Unicode Support
Author: Pierre Joye
Status: Under discussion
Unicode still remains one of the top requested features in PHP.
However as Rasmus and other stated earlier, it is not a trivial job. Some of the keys point we need to take care of are:
- UTF-8 storage
- UTF-8 support for almost (if not all) existing string APIs
- Performance
As of today, I did not find any library covering at least two of these key points.
Please keep in mind that I am by no mean a Unicode expert, and this summary is what I gather by reading the ICU and other projects documentation and discussions archives. Experiments still have to be done. However I rather prefer to discuss the options prior to go wild with an implementation (huge task, even for basic features coverage).
If one of the following statement is wrong or not accurate, please fix it. I will keep a dedicated wiki page to summarize the discussions and options about unicode support.
ICU
U_CHARSET_IS_UTF8 allows to force ICU to use UTF-8 by default. It is a ICU compile time setting.It is is not possible to set it at PHP configure time. It means that users will have to create their own build. Alternatively we can bundle ICU but this will be awkward, a maintenance nightmare for both php and the distros.

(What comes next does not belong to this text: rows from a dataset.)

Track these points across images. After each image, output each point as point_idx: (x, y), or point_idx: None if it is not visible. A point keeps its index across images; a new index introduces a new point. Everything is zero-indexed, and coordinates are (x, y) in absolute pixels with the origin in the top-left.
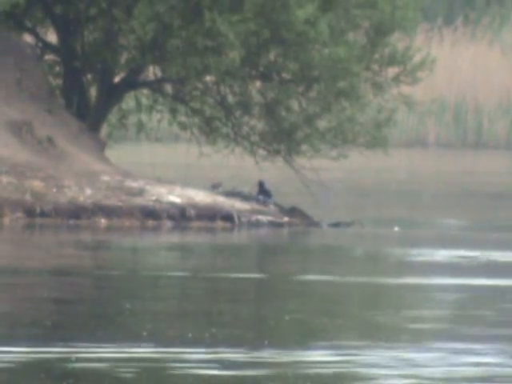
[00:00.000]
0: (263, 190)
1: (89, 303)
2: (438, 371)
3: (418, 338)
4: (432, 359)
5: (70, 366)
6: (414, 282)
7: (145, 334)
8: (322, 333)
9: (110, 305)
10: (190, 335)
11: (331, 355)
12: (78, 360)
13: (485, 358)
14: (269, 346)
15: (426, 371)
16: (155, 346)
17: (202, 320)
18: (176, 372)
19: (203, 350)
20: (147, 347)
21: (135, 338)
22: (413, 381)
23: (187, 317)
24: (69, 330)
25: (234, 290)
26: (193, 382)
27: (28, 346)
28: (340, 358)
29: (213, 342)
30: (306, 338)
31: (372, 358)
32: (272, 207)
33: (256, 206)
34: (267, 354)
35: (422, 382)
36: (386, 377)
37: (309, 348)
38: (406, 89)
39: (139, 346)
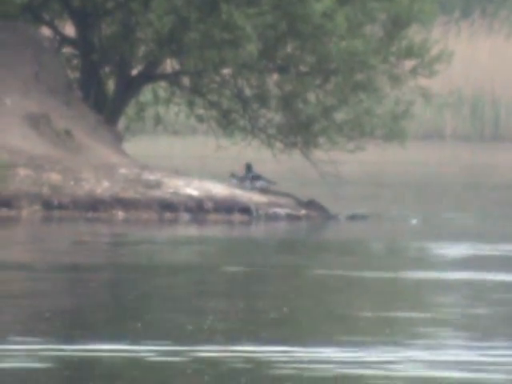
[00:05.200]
0: (251, 173)
1: (104, 299)
2: None
3: None
4: None
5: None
6: (447, 277)
7: (184, 330)
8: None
9: (126, 301)
10: (233, 331)
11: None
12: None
13: None
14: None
15: None
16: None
17: (236, 317)
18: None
19: (252, 348)
20: (174, 345)
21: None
22: None
23: (218, 313)
24: (83, 327)
25: (255, 285)
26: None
27: (44, 343)
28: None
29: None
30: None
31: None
32: (260, 187)
33: (273, 199)
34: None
35: None
36: None
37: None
38: (423, 81)
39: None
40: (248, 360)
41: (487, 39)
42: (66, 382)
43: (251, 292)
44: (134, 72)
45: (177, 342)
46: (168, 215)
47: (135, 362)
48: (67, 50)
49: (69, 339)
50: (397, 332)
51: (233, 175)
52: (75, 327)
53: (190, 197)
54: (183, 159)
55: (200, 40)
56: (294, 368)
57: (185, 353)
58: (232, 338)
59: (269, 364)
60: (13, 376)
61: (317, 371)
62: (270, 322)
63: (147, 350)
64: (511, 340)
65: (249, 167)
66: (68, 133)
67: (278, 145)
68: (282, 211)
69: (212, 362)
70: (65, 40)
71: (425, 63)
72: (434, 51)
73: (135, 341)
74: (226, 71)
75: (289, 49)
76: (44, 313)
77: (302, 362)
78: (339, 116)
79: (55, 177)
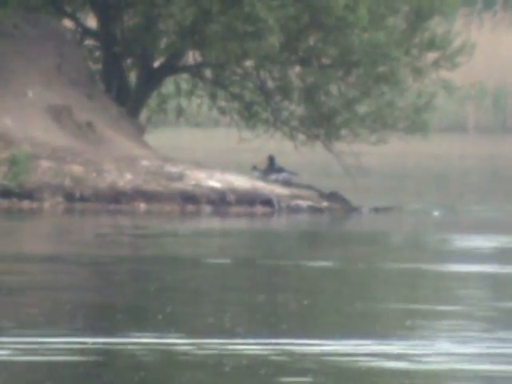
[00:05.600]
0: (273, 166)
1: (126, 291)
2: None
3: None
4: None
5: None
6: (470, 269)
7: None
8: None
9: (149, 296)
10: (251, 326)
11: None
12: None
13: None
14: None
15: None
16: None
17: (258, 310)
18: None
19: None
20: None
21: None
22: None
23: (249, 307)
24: (105, 319)
25: (279, 279)
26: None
27: (67, 336)
28: None
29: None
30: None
31: None
32: (283, 179)
33: (295, 191)
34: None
35: None
36: None
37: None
38: (445, 73)
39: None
40: (269, 352)
41: (509, 31)
42: (88, 375)
43: (272, 284)
44: (156, 64)
45: (198, 334)
46: (190, 207)
47: (157, 355)
48: (89, 42)
49: (91, 332)
50: (420, 324)
51: (255, 168)
52: (97, 320)
53: (212, 189)
54: (205, 151)
55: (222, 32)
56: (316, 360)
57: (206, 345)
58: (253, 330)
59: (290, 356)
60: (36, 369)
61: (339, 363)
62: (292, 315)
63: (169, 343)
64: None
65: (271, 159)
66: (90, 125)
67: (301, 137)
68: (304, 203)
69: (233, 355)
70: (87, 32)
71: (447, 55)
72: (456, 43)
73: (157, 333)
74: (249, 63)
75: (311, 41)
76: (66, 305)
77: (323, 354)
78: (361, 108)
79: (77, 169)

Alternatively UText can be used to create UTF-8 string. APIs accepting UText allow almost everything we need. However the counterpart is that a UTF-8 UText is readonly. Any operation altering its content will require duplication, clones or conversions. That may kill all gains we got from using UTF-8 only.

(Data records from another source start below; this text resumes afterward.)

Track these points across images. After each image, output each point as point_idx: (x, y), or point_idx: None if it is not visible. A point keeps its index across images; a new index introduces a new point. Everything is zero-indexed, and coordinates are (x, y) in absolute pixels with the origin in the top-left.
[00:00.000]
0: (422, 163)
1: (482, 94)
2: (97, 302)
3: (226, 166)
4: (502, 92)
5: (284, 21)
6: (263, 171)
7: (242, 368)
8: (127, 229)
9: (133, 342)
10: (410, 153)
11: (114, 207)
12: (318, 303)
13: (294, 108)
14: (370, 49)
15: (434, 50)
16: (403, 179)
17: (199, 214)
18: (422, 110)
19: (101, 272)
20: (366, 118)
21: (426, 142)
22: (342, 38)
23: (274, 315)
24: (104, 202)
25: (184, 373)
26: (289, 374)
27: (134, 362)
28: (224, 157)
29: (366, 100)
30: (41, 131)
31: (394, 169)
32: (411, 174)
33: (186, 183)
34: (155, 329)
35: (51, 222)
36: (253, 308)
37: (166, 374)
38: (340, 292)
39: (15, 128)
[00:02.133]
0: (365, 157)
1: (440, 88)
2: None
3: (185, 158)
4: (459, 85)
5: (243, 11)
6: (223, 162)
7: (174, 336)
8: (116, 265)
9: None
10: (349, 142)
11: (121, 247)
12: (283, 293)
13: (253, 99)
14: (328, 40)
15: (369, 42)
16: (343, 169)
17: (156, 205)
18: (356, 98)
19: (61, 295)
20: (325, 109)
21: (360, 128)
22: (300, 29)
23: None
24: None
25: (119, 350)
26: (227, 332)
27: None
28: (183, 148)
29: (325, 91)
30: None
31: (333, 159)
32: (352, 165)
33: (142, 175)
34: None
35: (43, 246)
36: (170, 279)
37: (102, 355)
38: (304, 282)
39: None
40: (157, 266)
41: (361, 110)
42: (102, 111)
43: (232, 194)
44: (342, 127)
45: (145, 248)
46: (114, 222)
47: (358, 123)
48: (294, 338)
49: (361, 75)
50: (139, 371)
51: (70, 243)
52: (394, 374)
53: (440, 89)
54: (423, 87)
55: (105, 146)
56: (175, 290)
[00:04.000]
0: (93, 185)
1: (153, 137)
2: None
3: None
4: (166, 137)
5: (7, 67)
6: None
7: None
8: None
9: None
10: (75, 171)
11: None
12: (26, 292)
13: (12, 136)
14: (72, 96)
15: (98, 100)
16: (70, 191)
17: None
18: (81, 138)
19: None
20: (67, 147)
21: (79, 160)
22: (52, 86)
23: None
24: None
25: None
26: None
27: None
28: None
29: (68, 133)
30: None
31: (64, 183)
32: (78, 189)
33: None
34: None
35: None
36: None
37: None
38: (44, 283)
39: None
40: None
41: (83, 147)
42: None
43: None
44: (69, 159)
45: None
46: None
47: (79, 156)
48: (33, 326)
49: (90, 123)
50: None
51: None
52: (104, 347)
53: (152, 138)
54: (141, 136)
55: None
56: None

The U_CHARSET_IS_UTF8 is very appealing but to bundle ICU is actually show stopper. Asking users to custom build ICU is not an option either. I do not know if the distros will be ready to provide two different builds of ICU either, it may add a lot of issues with all projects using ICU.
I have asked the ICU mailing list about this flag, here is an interesting first answer:
http://sourceforge.net/p/icu/mailman/message/32031609/
It sounds like this flag may be very useful for php after all.
Performance comparison using UTF-8 or UTF-16 with ICU:
UTF8proc
utf8proc is very attractive, small and relatively fast. I see it as a good starting point. However its features cover a very little part of what PHP needs.It is easy to bundle but will require a fork and a lot of work to add all missing features.
librope
Same comments than utf8proc, with even less features.
I would like to begin to discuss our option now already. I am not asking to get in all implementation details from a userland point of view (like u“some text” or addng new APIs or not) but only to see what we can do internally to work with UTF-8 string.